The biggest problems come from small storefronts that traffic heavily in WIC vouchers. In the Northern District of Georgia, based in Atlanta, prosecutors handled three cases of WIC fraud worth hundreds of thousands of dollars.
Herbert Dix, owner of Spank’s Quick Stop in Griffin, is to go on trial later this year on 101 counts of fraud involving a total of $393,000. Shamsha Vasaya, owner of the Chevron Food Mart in Marietta, pleaded guilty last November to defrauding the Georgia WIC program of $557,421. She was sentenced to almost three years in prison. Lashunda Lovelace, owner of ABC KIDZ , is accused of defrauding the Georgia WIC program of almost $172,000.
Some frauds involve complicated rings that have broad reach around the state. On Feb. 8 three people connected to stores in Atlanta, Savannah, Decatur and Barnesville pleaded guilty to fraud. Their scheme involved giving cash to program recipients and then submitting inflated claims. One of the defendants, Petrina Barge, was sentenced to 51 months in federal prison and ordered to pay almost $6 million in restitution.
Ed Tarver, the U.S. attorney in Georgia’s Southern District, has charged 16 people with defrauding the WIC program. Thirteen of them, including Barge, have pleaded guilty since early last year. The remaining three are scheduled to go on trial in Savannah in June.
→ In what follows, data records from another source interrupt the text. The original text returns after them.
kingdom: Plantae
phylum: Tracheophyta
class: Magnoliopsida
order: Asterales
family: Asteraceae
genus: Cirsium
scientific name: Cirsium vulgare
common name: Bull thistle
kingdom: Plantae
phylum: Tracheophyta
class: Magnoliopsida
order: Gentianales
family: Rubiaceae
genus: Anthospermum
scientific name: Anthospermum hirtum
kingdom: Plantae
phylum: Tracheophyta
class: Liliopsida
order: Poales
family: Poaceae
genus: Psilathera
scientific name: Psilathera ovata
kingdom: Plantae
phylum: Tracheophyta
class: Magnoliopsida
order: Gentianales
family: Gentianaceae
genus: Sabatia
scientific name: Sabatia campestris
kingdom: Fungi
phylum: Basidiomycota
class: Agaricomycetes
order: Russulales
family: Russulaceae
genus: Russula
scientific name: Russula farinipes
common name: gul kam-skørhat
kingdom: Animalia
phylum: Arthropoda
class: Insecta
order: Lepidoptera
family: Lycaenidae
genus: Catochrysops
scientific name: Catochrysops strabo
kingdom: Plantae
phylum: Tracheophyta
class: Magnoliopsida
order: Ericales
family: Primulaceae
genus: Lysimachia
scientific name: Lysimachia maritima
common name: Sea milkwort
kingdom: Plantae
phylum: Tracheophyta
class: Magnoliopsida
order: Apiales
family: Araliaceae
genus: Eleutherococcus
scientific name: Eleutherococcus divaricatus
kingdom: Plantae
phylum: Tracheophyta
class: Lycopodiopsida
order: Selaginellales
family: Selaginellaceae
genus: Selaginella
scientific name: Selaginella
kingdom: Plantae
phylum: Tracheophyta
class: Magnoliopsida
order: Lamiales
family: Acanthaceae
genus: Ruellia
Fitzgerald and others say a new reshuffling of the state bureaucracy could also spell improvements for WIC.
State Sen. Renee Unterman, R-Buford, was behind the push to make the Department of Public Health a separate state agency, in part so programs like WIC would get the attention they need. Unterman said that and other improvements will help — over time.
“Is it fixed? Obviously not. It’s got a long way to go,” she said.
In the meantime, Georgia faces a $20 million penalty for failing to properly file forms and classify vendors, especially those considered at high-risk of being part of a fraud operation. Fitzgerald said she’s asked the USDA to rescind that action.
“We have made steady progress and achieved real gains in the fight against fraud,” Fitzgerald said in a letter to the USDA. “In 18 months since we became an independent department, 96 vendors (stores) have been terminated from the program and not one of those terminations has been overturned. My inspector general estimates that those 96 vendors would have billed over $55 million to date had our investigators not removed them from the vendor rolls.”
What is WIC
Established by the federal government in 1974, the $6.5 billion program has enrolled around 9 million impoverished expectant and postpartum mothers and their children up to age five.
WIC is available to those enrolled in Medicaid and families with annual incomes that are less than 185 percent of federal poverty level. For example, a family of four with an income of no more than $42,642 a year could receive WIC benefits.
WIC by the numbers:
From 2009-2012, the annual budget for WIC in Georgia rose from $271 million to $297 million, a $26 million increase. For the same period, participation dropped by 17,785, from 318,308 to 300,523.
Georgia spends an average of $56.05 a month on each WIC participant, the highest of all 50 states. No. 2 is New York, which spends an average of $54.80 a month. No. 3 is Mississippi, at $54.43.
Source: Georgia Department of Public Health and United States Department of Agriculture
How we got the story
Acting on a tip, The Atlanta Journal-Constitution examined government records on Georgia’s WIC program obtained through an open records request. The AJC interviewed state officials and federal officials about the program and examined the cost of benefits in other states.